→ Request 1
In the strptime patch text, reproduce the stretch from "PEP 42 makes" through "used the module.", swapping "feature request" for "enhancement request".
→ Request 2
Translate this sentence from the strptime patch text into Spanish: "This module attempts to close that feature request."

→ Text provided
──────────────────────────────
[Patches] [ python-Patches-474274 ] Pure Python strptime() (PEP 42)

noreply@sourceforge.net noreply@sourceforge.net
Tue, 04 Jun 2002 16:33:37 -0700


Patches item #474274, was opened at 2001-10-23 19:15
You can respond by visiting: 
http://sourceforge.net/tracker/?func=detail&atid=305470&aid=474274&group_id=5470

Category: Library (Lib)
Group: Python 2.3
Status: Open
Resolution: None
Priority: 5
Submitted By: Brett Cannon (bcannon)
Assigned to: Skip Montanaro (montanaro)
Summary: Pure Python strptime() (PEP 42)

Initial Comment:
The attached file contains a pure Python version of
strptime().  It attempts to operate as much like
time.strptime() within reason.  Where vagueness or
obvious platform dependence existed, I tried to
standardize and be reasonable.

PEP 42 makes a request for a portable, consistent
version of time.strptime():

- Add a portable implementation of time.strptime() that
works in
      clearly defined ways on all platforms.

This module attempts to close that feature request.

The code has been tested thoroughly by myself as well
as some other people who happened to have caught the
post I made to c.l.p a while back and used the module.

It is available at the Python Cookbook
(http://aspn.activestate.com/ASPN/Cookbook/Python/Recipe/56036).
 It has been approved by the editors there and thus is
listed as approved.  It is also being considered for
inclusion in the book (thanks, Alex, for encouraging
this submission).

A PyUnit testing suite for the module is available at
http://www.ocf.berkeley.edu/~bac/Askewed_Thoughts/HTML/code/index.php3#strptime
along with the code for the function itself.
──────────────────────────────
→ Data shown
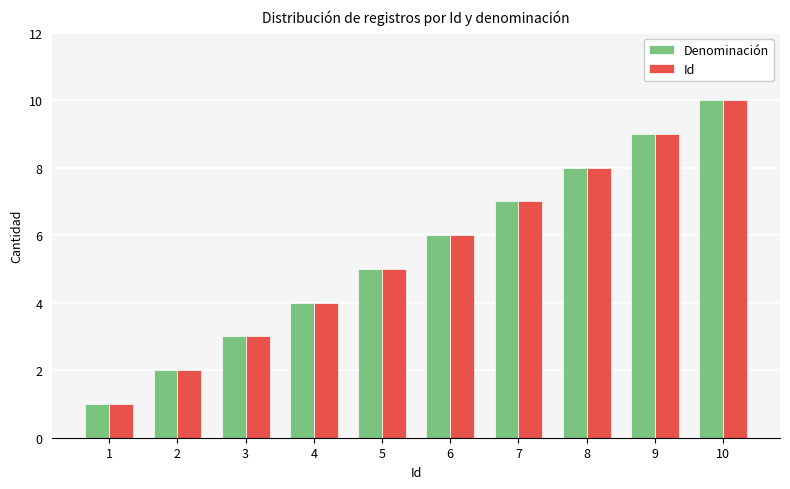

List the labels in order of Denominación value, smallest first.

1, 2, 3, 4, 5, 6, 7, 8, 9, 10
──────────────────────────────
→ Reply 1
PEP 42 makes a request for a portable, consistent
version of time.strptime():

- Add a portable implementation of time.strptime() that
works in
      clearly defined ways on all platforms.

This module attempts to close that enhancement request.

The code has been tested thoroughly by myself as well
as some other people who happened to have caught the
post I made to c.l.p a while back and used the module.

→ Reply 2
Este módulo intenta cerrar esa solicitud de funcionalidad.